Remember, life insurance only pays out in the event of your death, so you won’t receive anything if you fall ill or lose your job. Some employers may offer this insurance as part of your contract, too.
Critical illness insurance
This type of insurance can pay you a tax-free lump sum to put towards your living costs, including your mortgage, if you are diagnosed with a serious disease or become disabled.
In the policy details, you’ll find a list of critical illnesses that are covered. Remember that not all serious illnesses will be covered under your policy and your insurance provider will outline how serious the illness needs to be to make a claim, so you’ll need to check this when you apply.
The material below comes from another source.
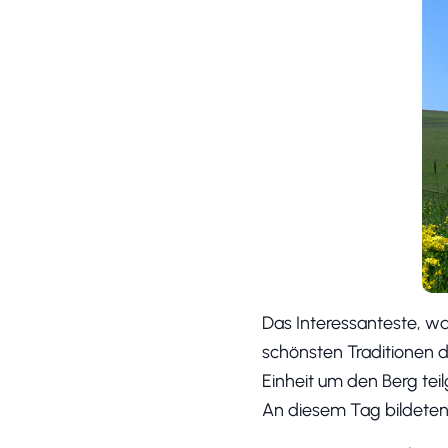
Das Interessanteste, wa
schönsten Traditionen 
Einheit um den Berg tei
An diesem Tag bildeten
Typically, you can expect to find illnesses including strokes, heart attacks, some serious debilitating conditions like multiple sclerosis (MS) and specific types/stages of cancer covered by the insurance. You should also be covered by most insurers if an injury or illness results in permanent disabilities.
Help from the Government
If you have exhausted all the other alternatives, accessing help from the Government may be a solution you wish to consider. However, you may find that you are not eligible to apply, and it’s unlikely any of the schemes will cover your mortgage repayments in full.
Jobseeker’s Allowance and Employment and Support Allowance are just two of the schemes that may be accessible to you if you’ve been made redundant or can’t work. If you fit the Government’s criteria for these schemes, you could also try applying for the Support for Mortgage Interest scheme (SMI). Here, the Government will pay your mortgage provider either some or all of the interest on the first £200,000 of your mortgage. The interest rate used will be decided by using the Bank of England’s average mortgage rate.
Although this can help you in the event of losing your job or becoming unwell, you can only claim this for up to two years if you’re claiming Jobseeker’s Allowance too. You should also keep in mind that it will only cover the interest on your mortgage, so you won’t be paying off any of the capital.